15.12.2006

J'AIME PAS LES GENS (1)

Les gens dans leur ensemble me donnent l'impression que la vie est merdique. Alors que pris un par un, ils peuvent donner l'espoir que non. J'aime pas les gens qui regardent pas où ils vont sur un trottoir plein de monde, les gens qui s'arrêtent de marcher d'un coup pour bloquer devant une vitrine, les gens qui traînent leurs valises derrière eux comme un sale clébard, de véritables casse-gueules ambulants, les gens qui tirent une gueule de trente-six pieds de long, alors que j'en fais partie...En gros j'aime pas pleins de trucs, j'ai pas forcément de raisons à donner pour l'instant, et c'est très facile.

C'est juste un cri du coeur....

03.11.2006

RIEN N'EST PAREIL ET RIEN NE CHANGE (4)

Au pied des escaliers tourne en rond la petite moto qui chante la lambada.

Dans les couloirs de châtelet traînent en longueur les vendeurs de posters lambda.

Sur les sièges des quais des hommes qui puent dorment ou meurent, on ne le saura pas.

Dans le métro, des gamins dansent et rappent mes oreilles en lamelles, je ne leur donne pas.

RER. Assise en face de moi, une blonde regarde en l'air. Y'a rien mais elle regarde...

Derrière une bande de jeunes écoutant chacun dans leur coin du rap de merde sur des portables à la con. 

Une dame voilée passe dans les rangs, pose des papiers, agite des pièces, reprend son bien, repart.

A la sortie de la gare des contrôleurs attendent. Je redescends sur le quai.

Ils me chopent sur le quai et me foutent en souriant un papier bleu dans le cul.

Rien n'est pareil et rien ne change.

Et si demain est un autre jour,

L'autre toujours est certainement demain. 

27.10.2006

J'aime pas les vieux (1)

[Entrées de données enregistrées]
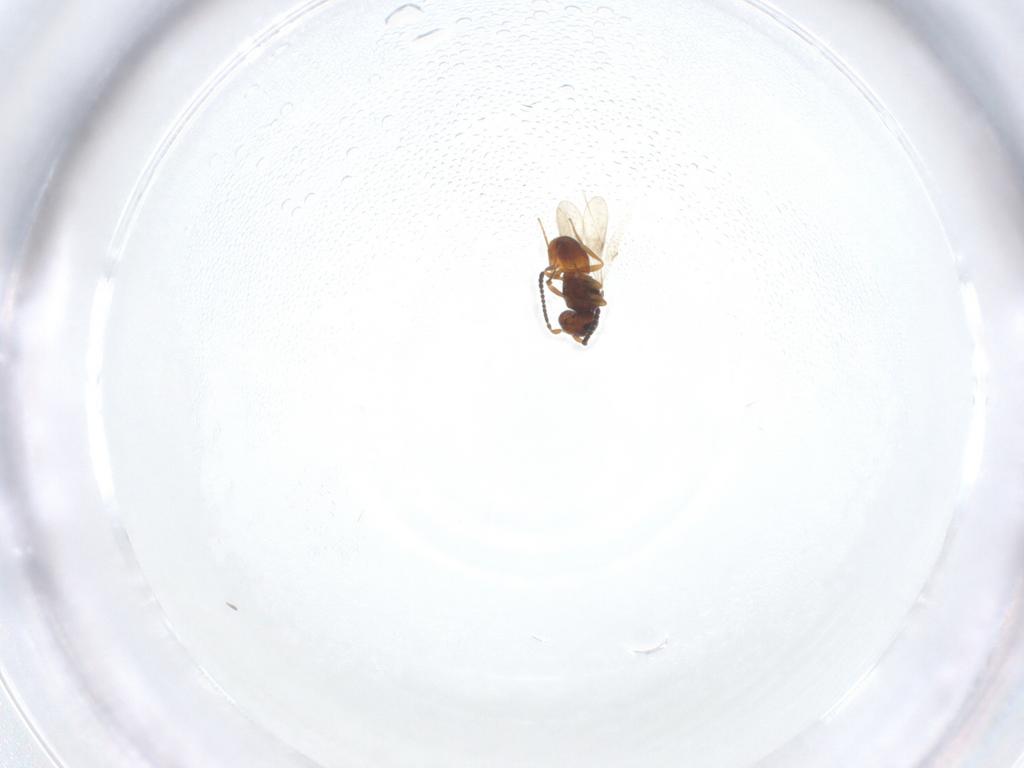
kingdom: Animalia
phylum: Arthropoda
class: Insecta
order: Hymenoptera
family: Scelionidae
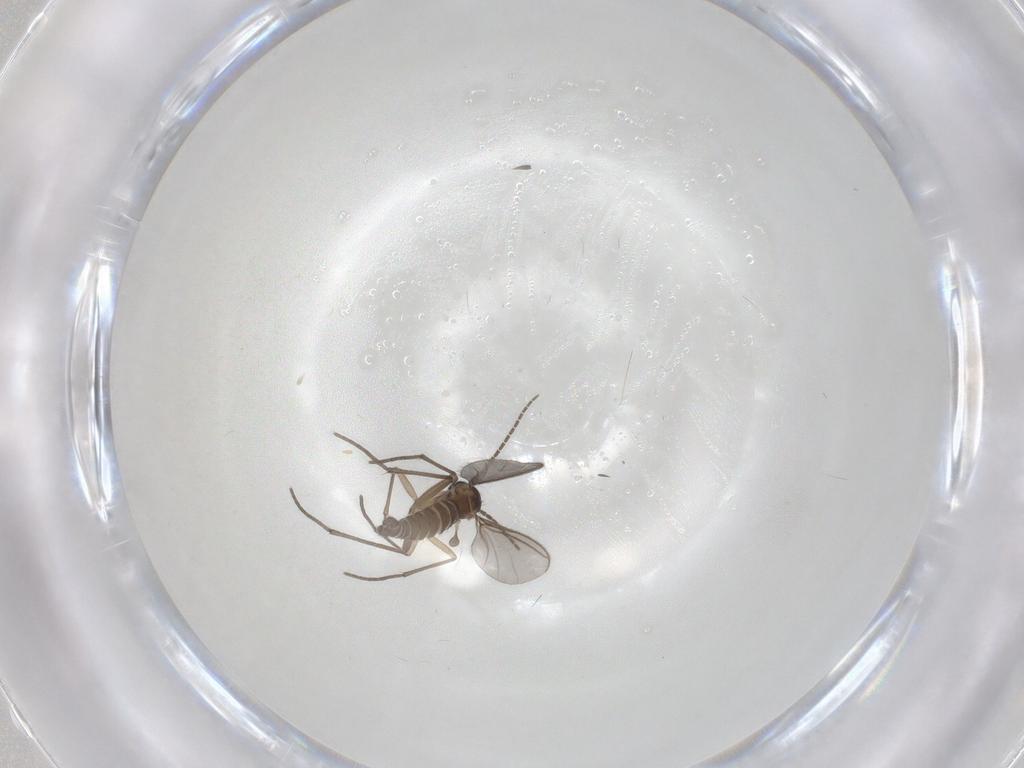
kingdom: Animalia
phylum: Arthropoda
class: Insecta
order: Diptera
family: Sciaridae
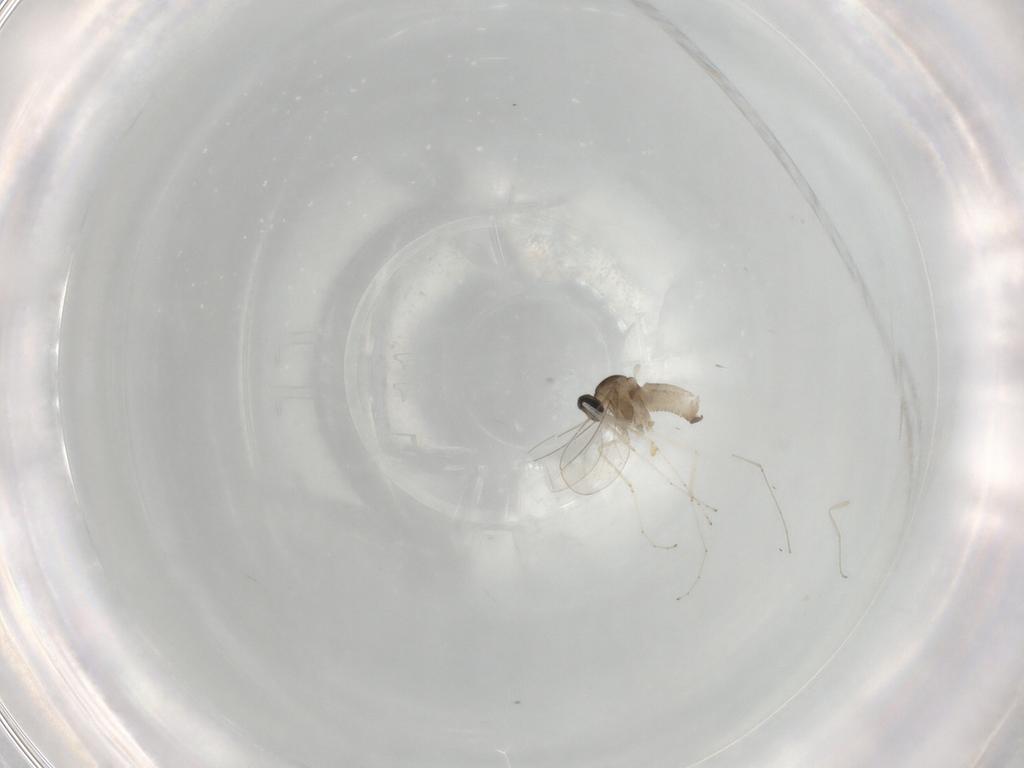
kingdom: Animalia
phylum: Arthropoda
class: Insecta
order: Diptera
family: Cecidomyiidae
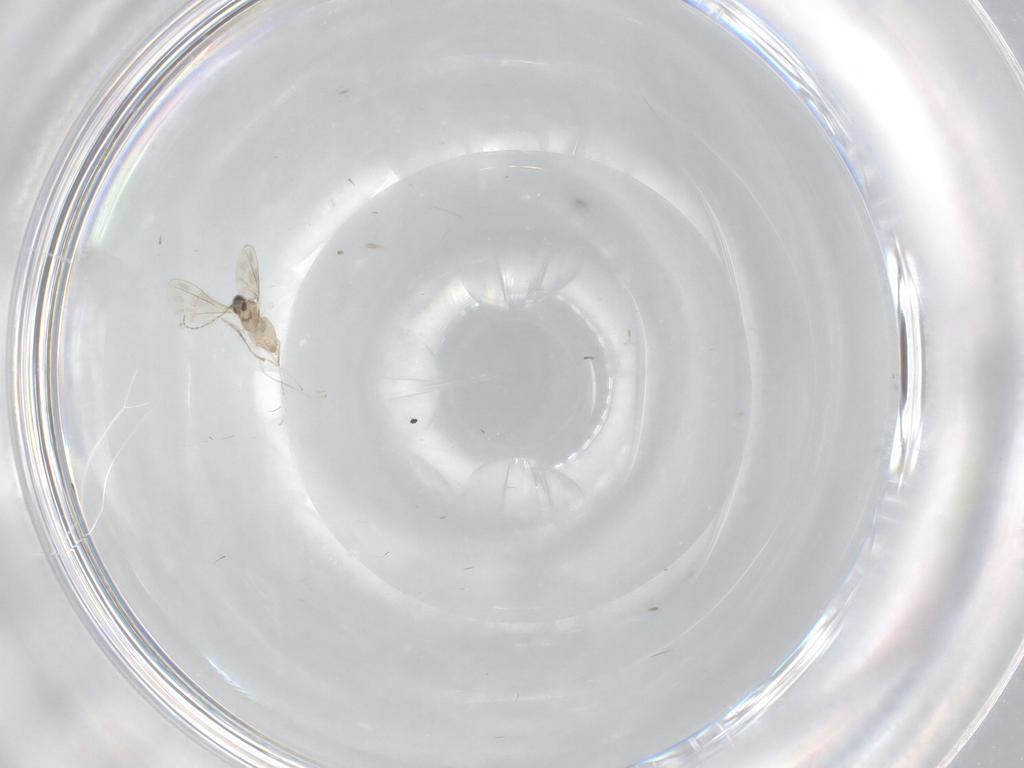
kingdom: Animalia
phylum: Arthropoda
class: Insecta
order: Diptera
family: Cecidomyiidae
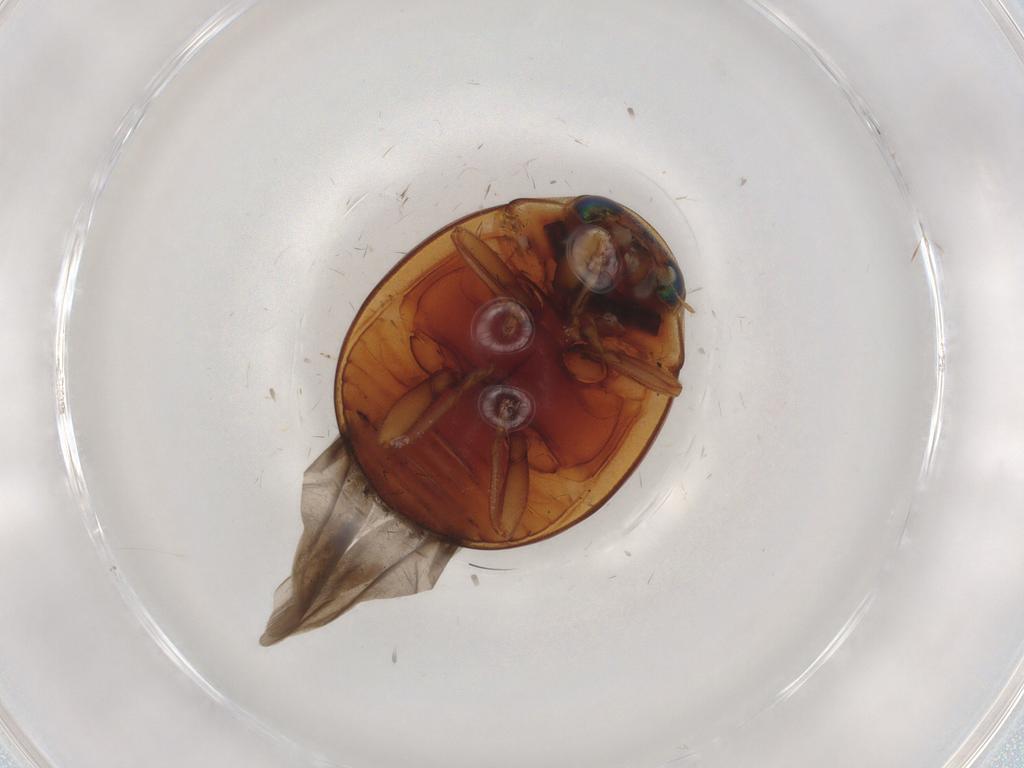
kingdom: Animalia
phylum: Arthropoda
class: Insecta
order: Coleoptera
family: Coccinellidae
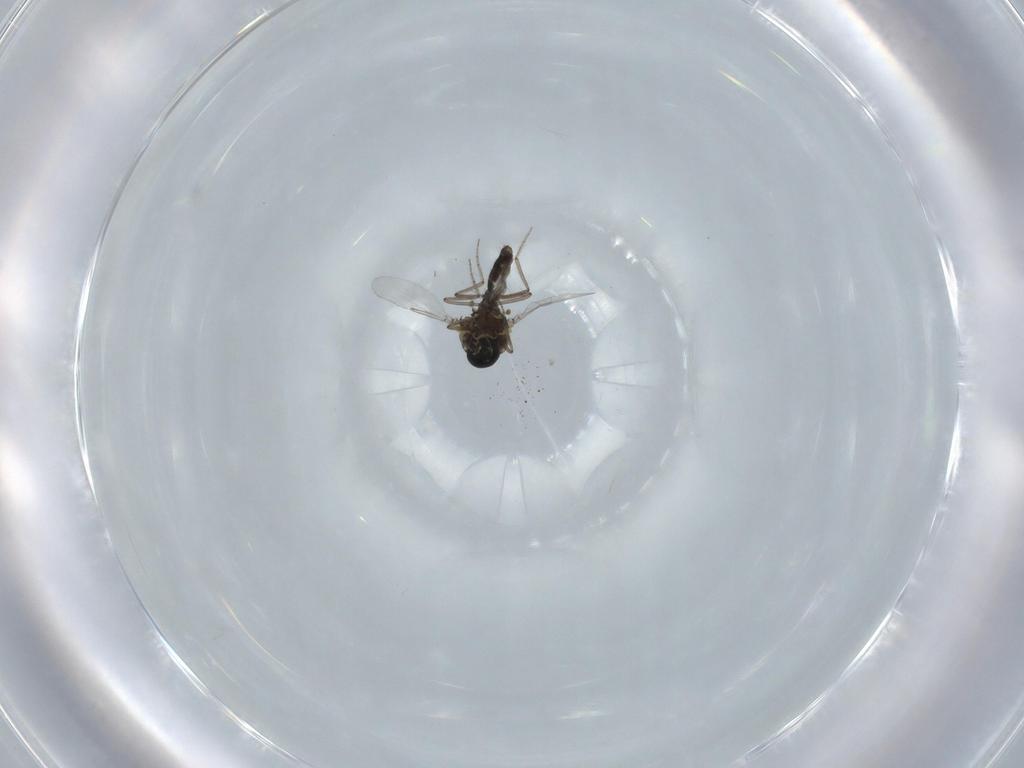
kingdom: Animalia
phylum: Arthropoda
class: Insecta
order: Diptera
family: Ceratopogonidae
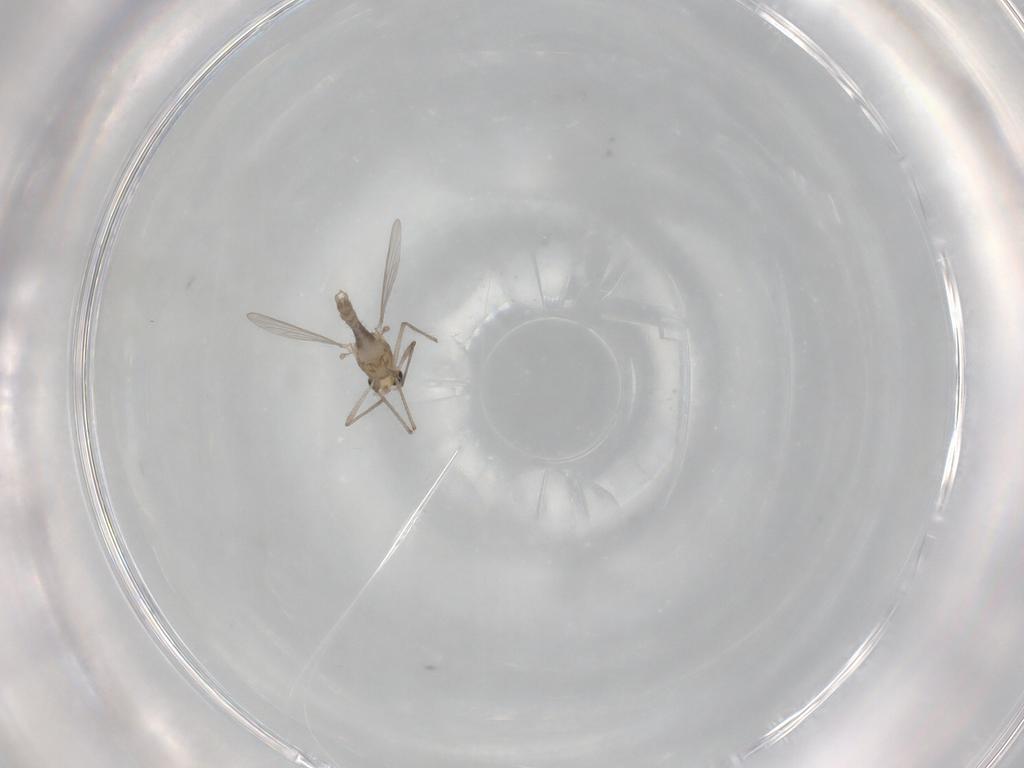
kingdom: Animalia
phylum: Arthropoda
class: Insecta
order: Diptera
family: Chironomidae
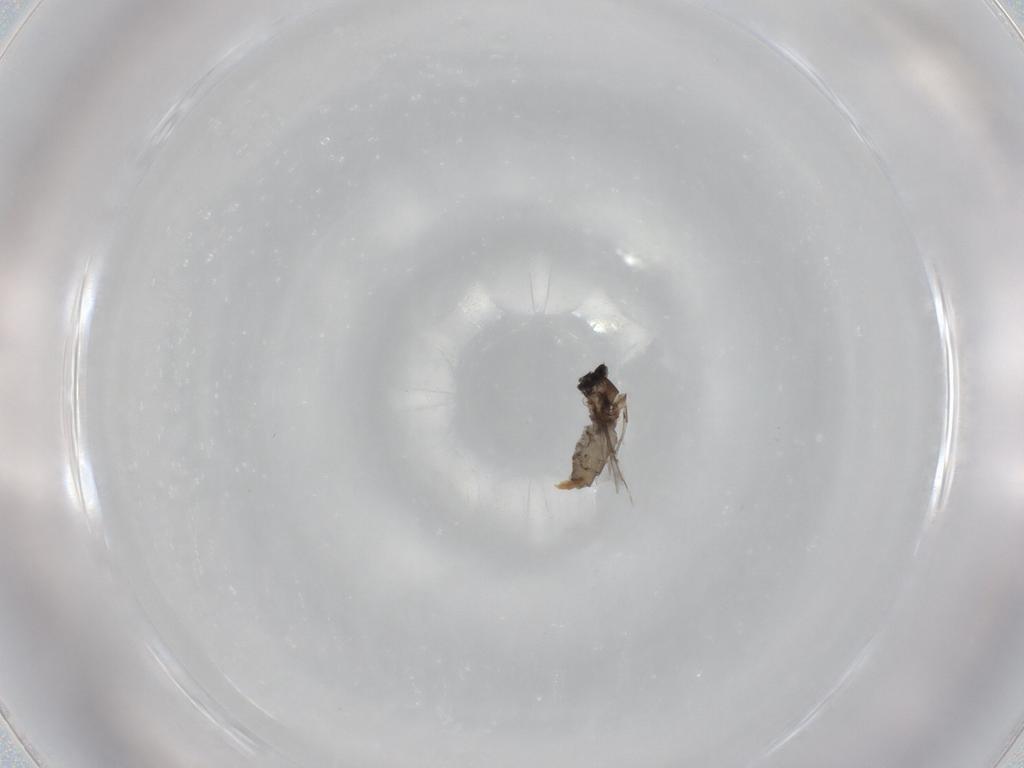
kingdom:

CONSIGNE →
Recopiez mot pour mot le passage de l'extrait qui va de « Dans le métro, des » jusqu'à « mais elle regarde... ».

RÉPONSE →
Dans le métro, des gamins dansent et rappent mes oreilles en lamelles, je ne leur donne pas.

RER. Assise en face de moi, une blonde regarde en l'air. Y'a rien mais elle regarde...